As an ex-Yugoslav, I postponed indefinitely watching his short I salute you, Sarajevo (1993) shot at the time of the siege. When I eventually saw it, I cried.
Looking back, what I remember about Jean-Luc Godard are scenes. A meditation over a coffee cup from Two or Three Things, a virtuoso sequence-shot of marriage proposal in Masculine Feminine (1966), a dialogue in which the camera remains fixed on Nana’s face in A Woman is a Woman (1961), a shock when Pierrot addresses the audience in Pierrot le Fou (1965), when peasants return from war in Les Carabiniers (1963), the endless traffic jam which opens Weekend (1967).
All are celebrations of sensuality, seeming to jump out directly from the treasury of subconsciousness.

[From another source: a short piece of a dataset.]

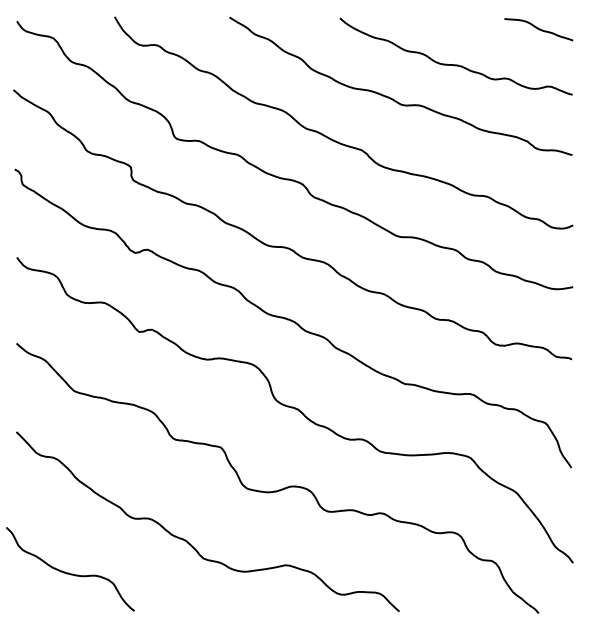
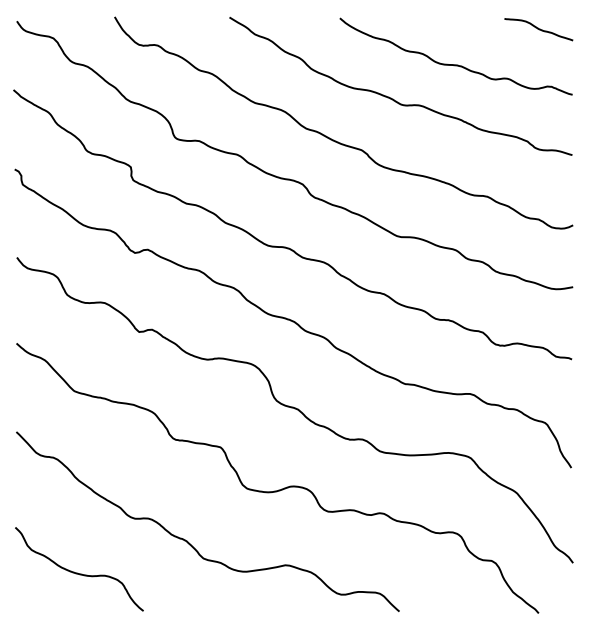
curve at (68, 572) position: (68, 572) -> (77, 572)
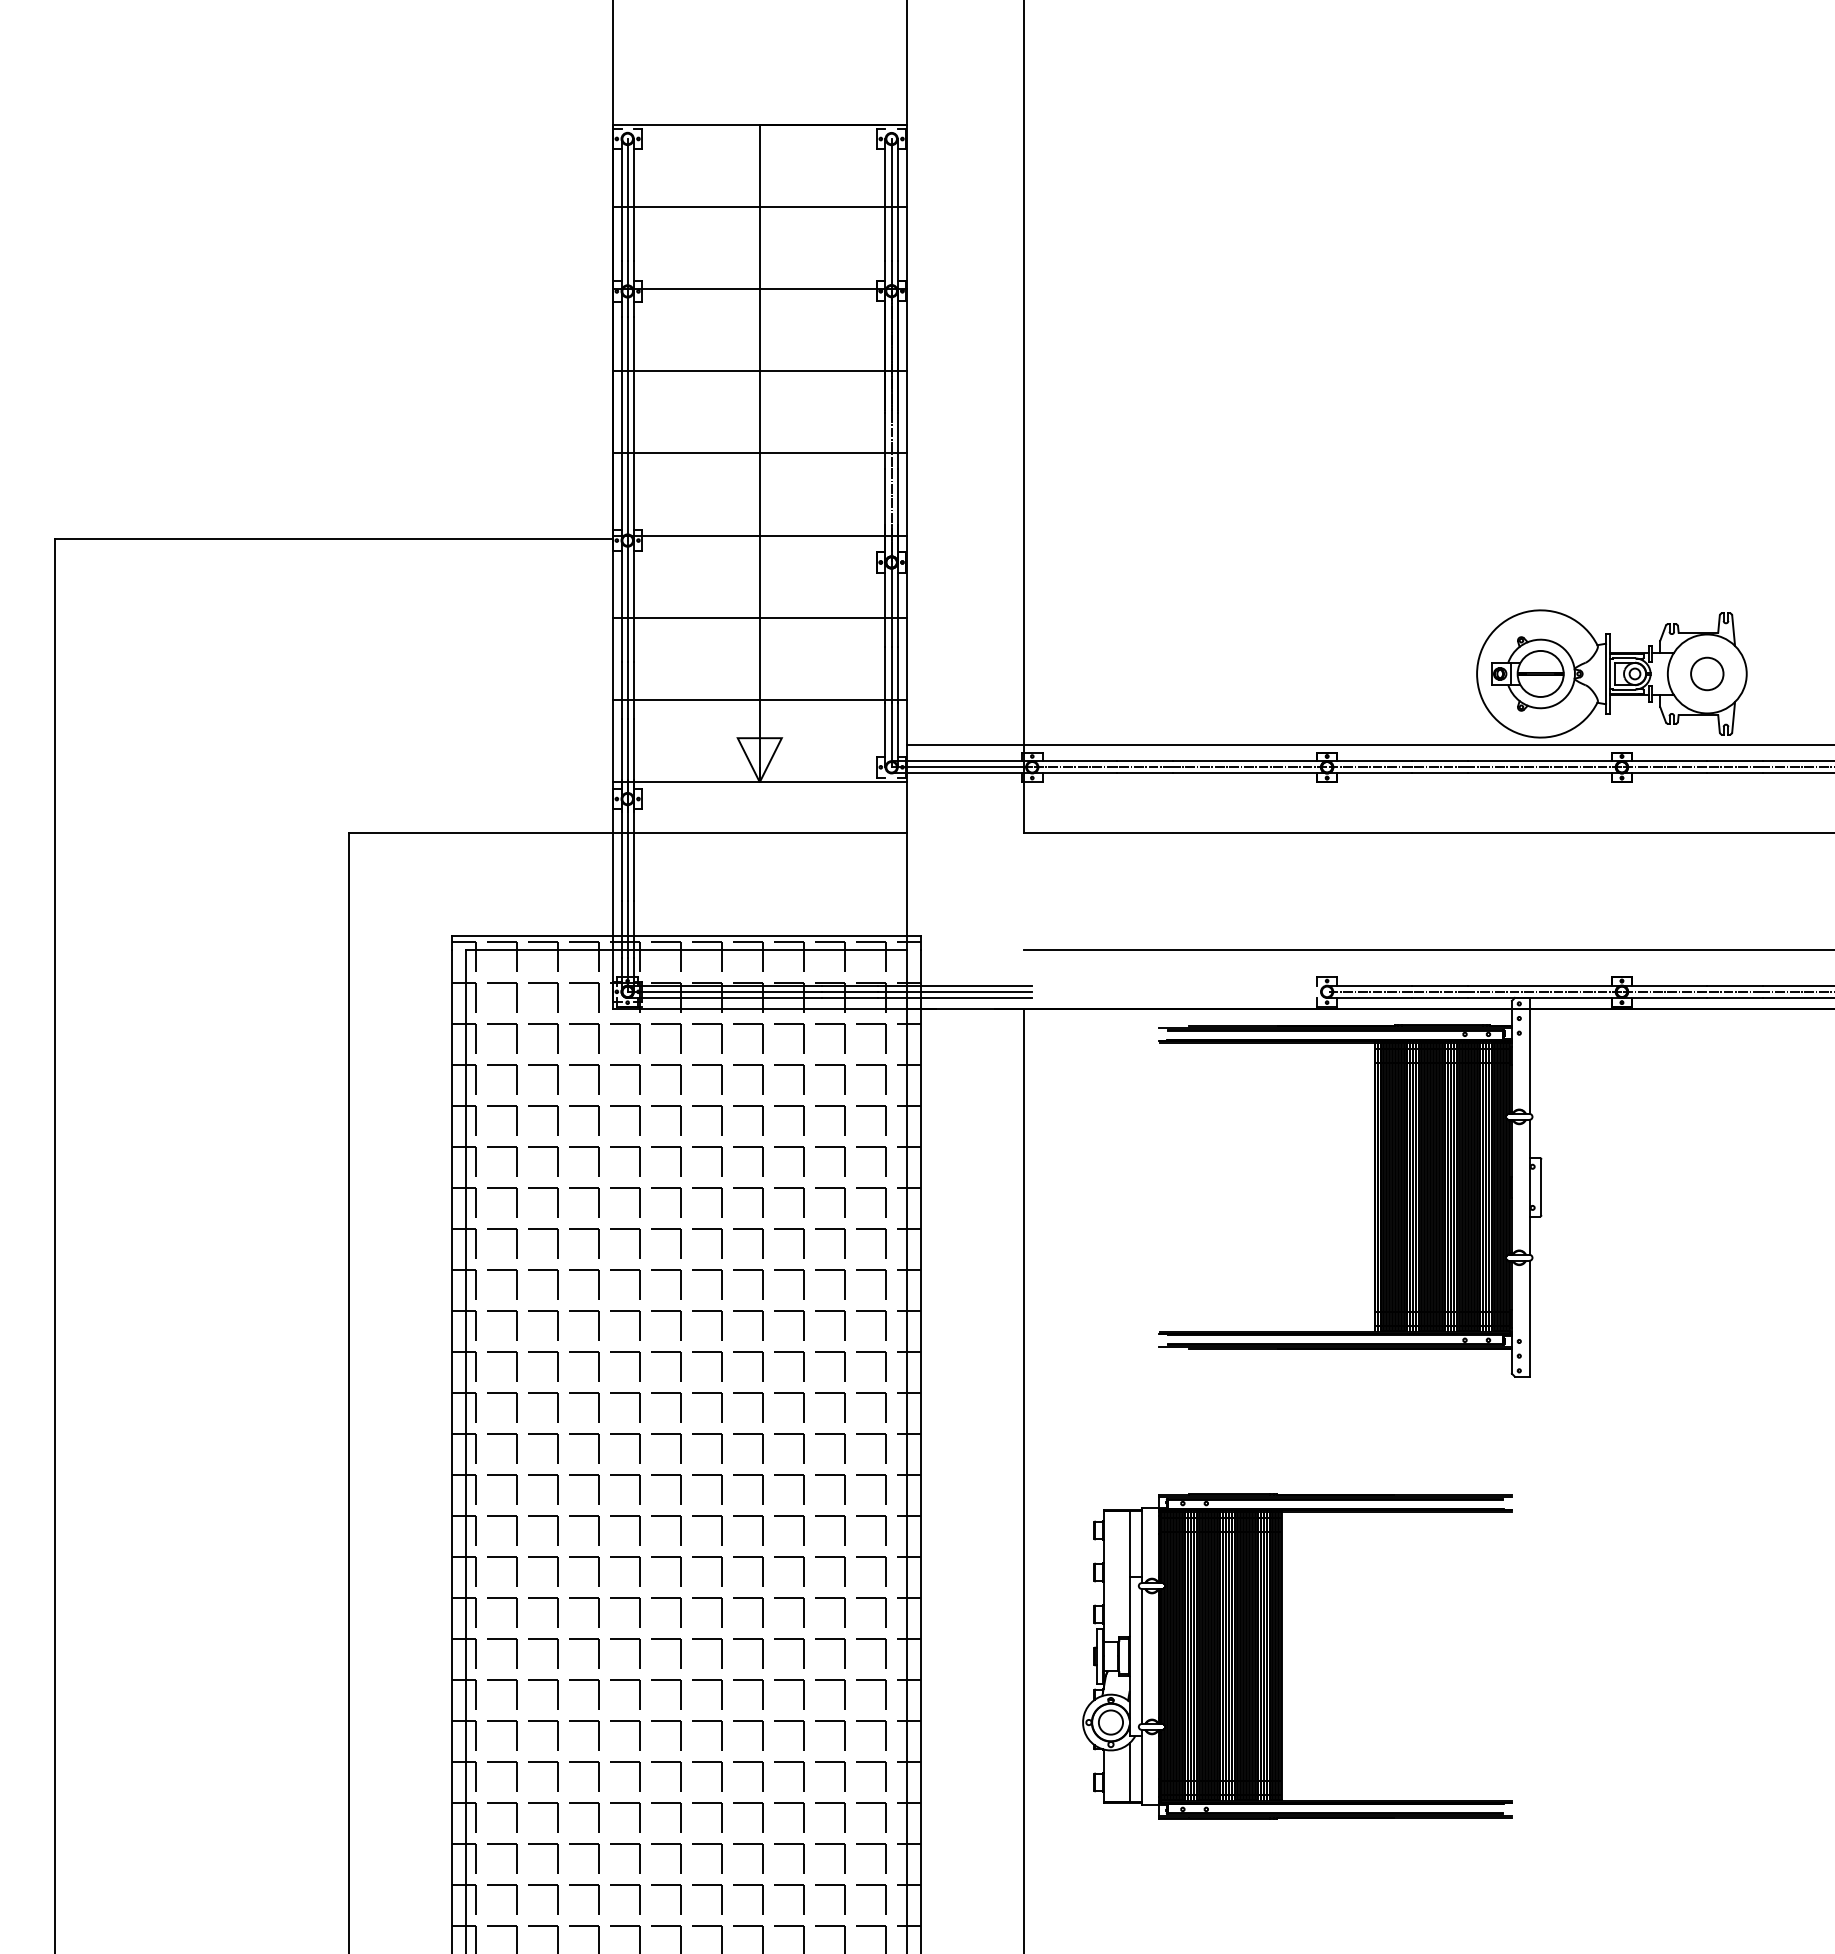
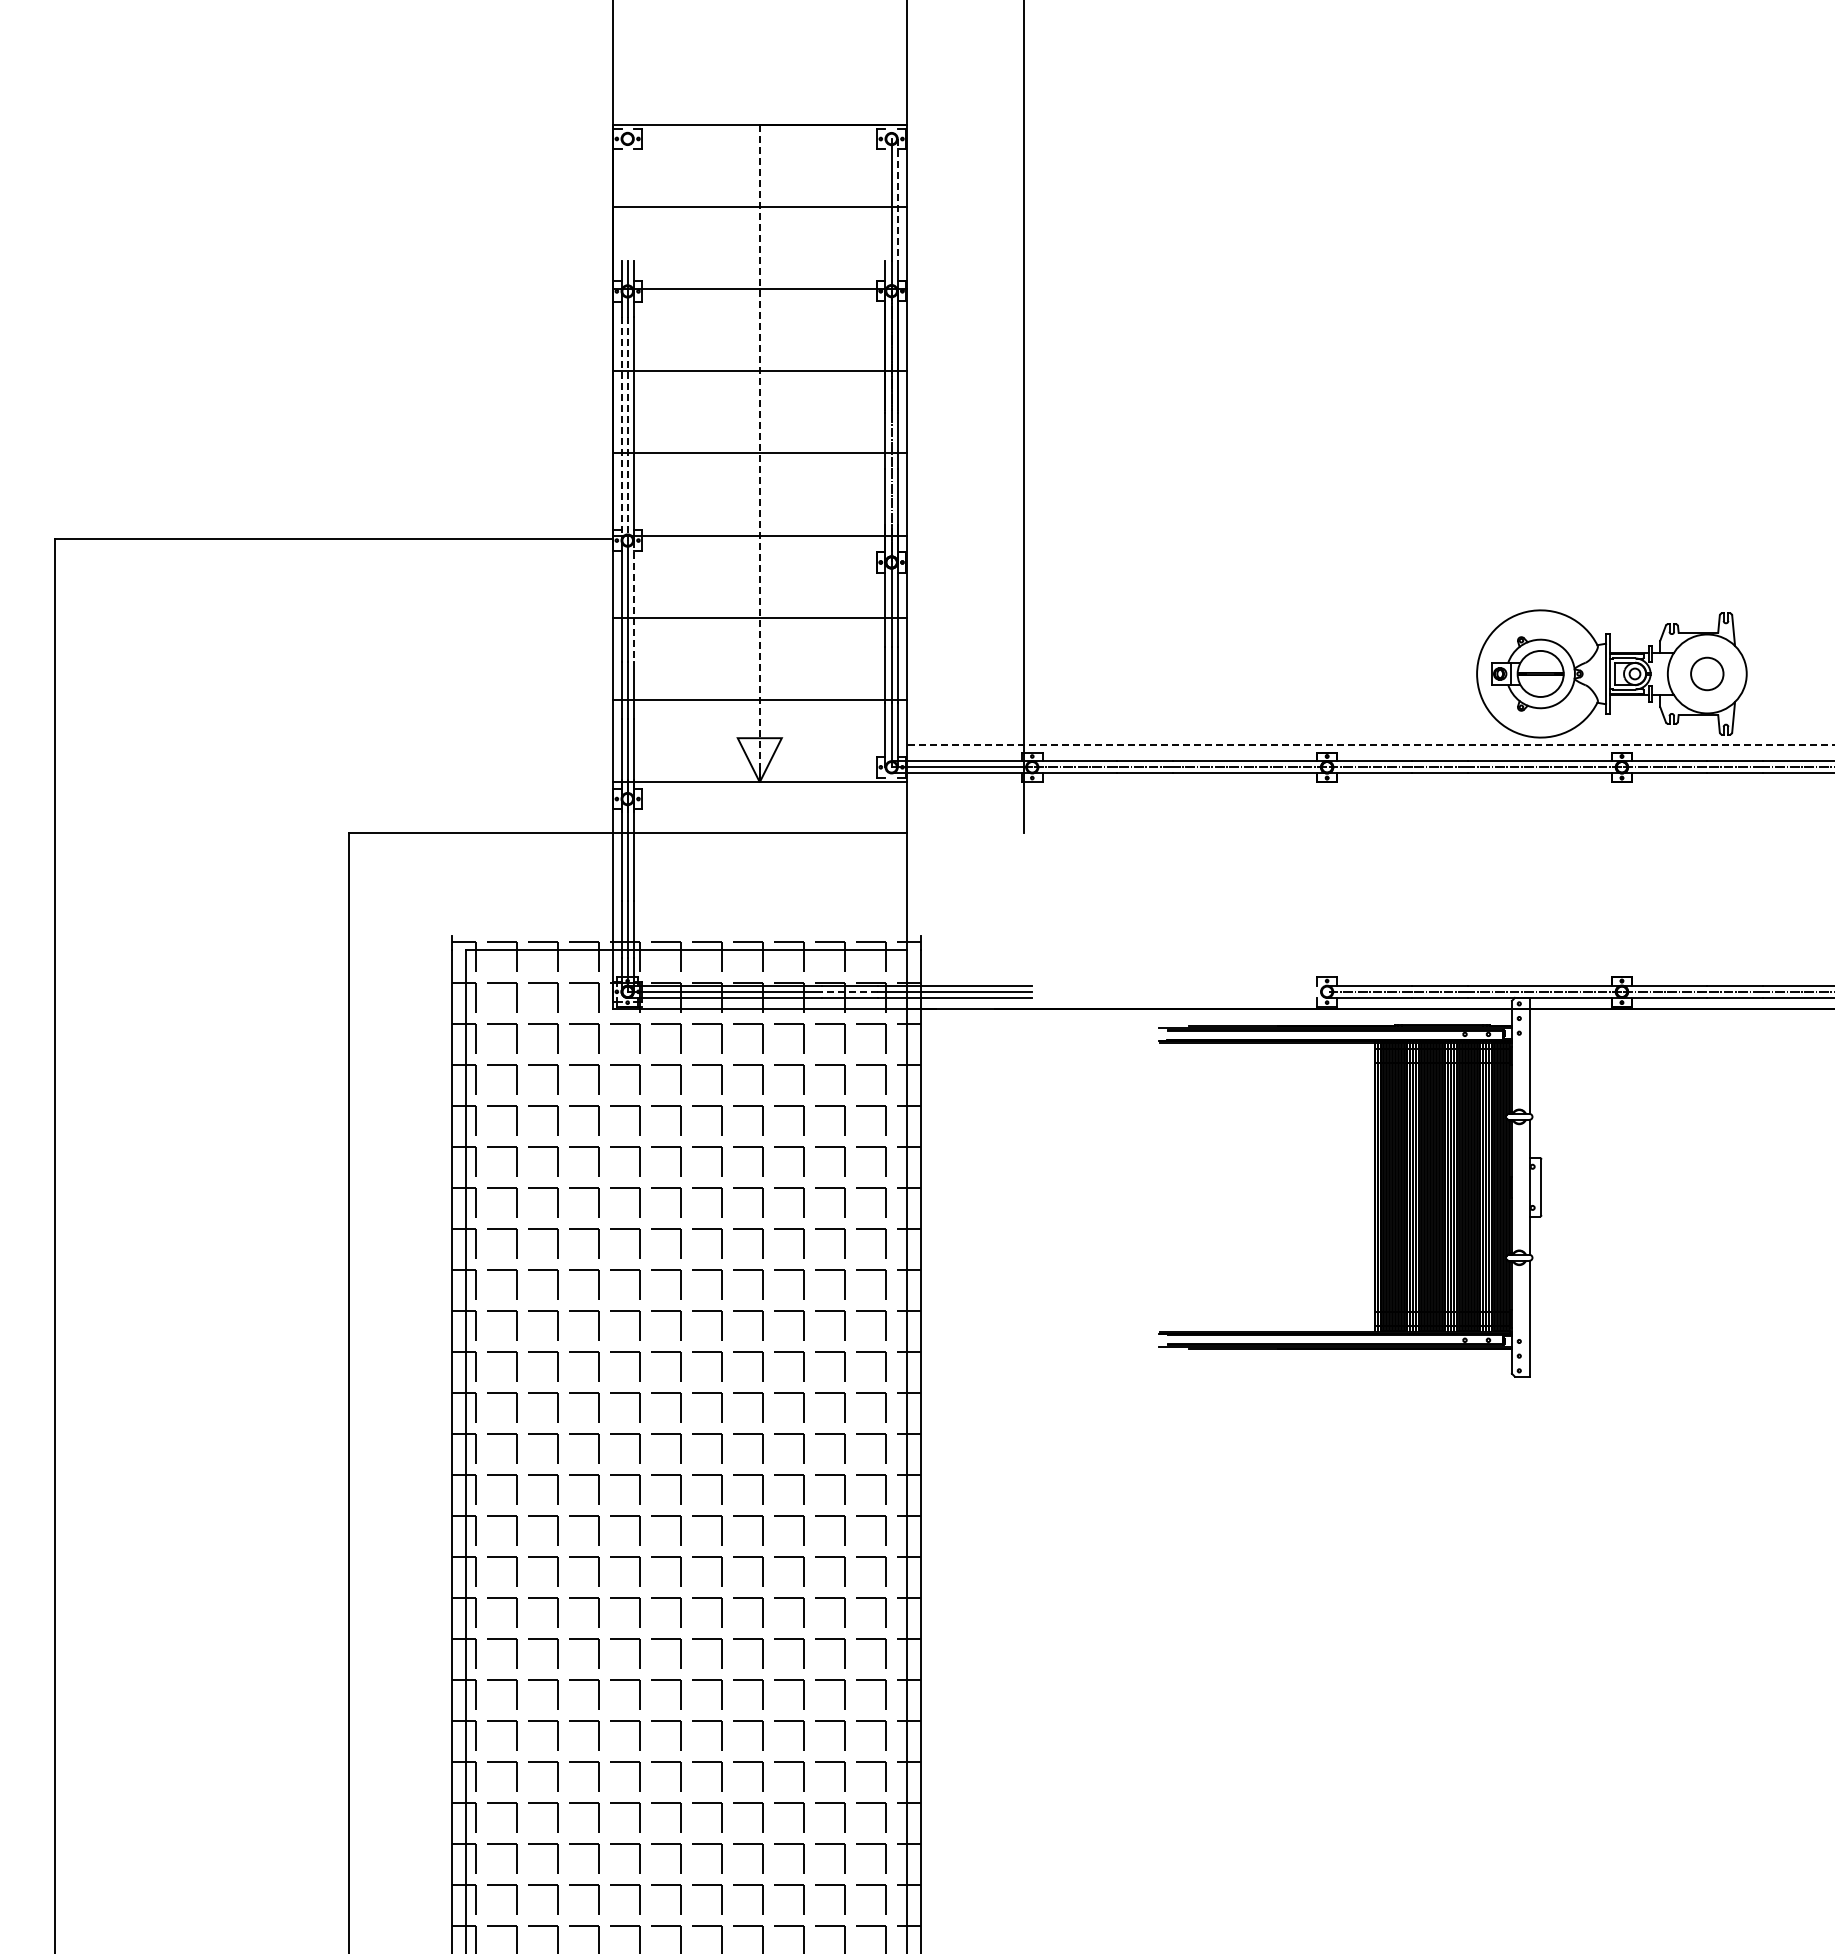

They are the Roland Barthes’ punctum, David Lynch’s eye of a duck – the point of impact. They remain permanently etched in one’s memory. This is cinema as pure as it gets.
If I had to summarise the 131 films by Jean-Luc Godard, I’d find myself in trouble. Perhaps the habit of following a coherent plotline makes Breathless (1960) and Contempt (1963) so popular among cinema buffs. My personal favourites, however, are Two or Three Things and British Sounds (1969). The former is the most ingenious of Godard’s film-essays, the latter his best documentary.
Even though his three spouses were public figures like himself, Godard kept his private affairs private. I have read books on him and by him, but only recently did I learn that he was a father of three. Jean-Luc eventually addressed what Camus posed as the one really serious philosophical question – ‘and that is suicide’.
He was 91.
Jean-Luc Godard, the most influential filmmaker in the history of cinema. Born in Paris, 3 December 1930. Died in Rolle, 13 September 2022. My contemporary. My role-model. My inspiration. My acquaintance. The subject of my dissertation. My favourite artist. My kindred soul. My neighbour.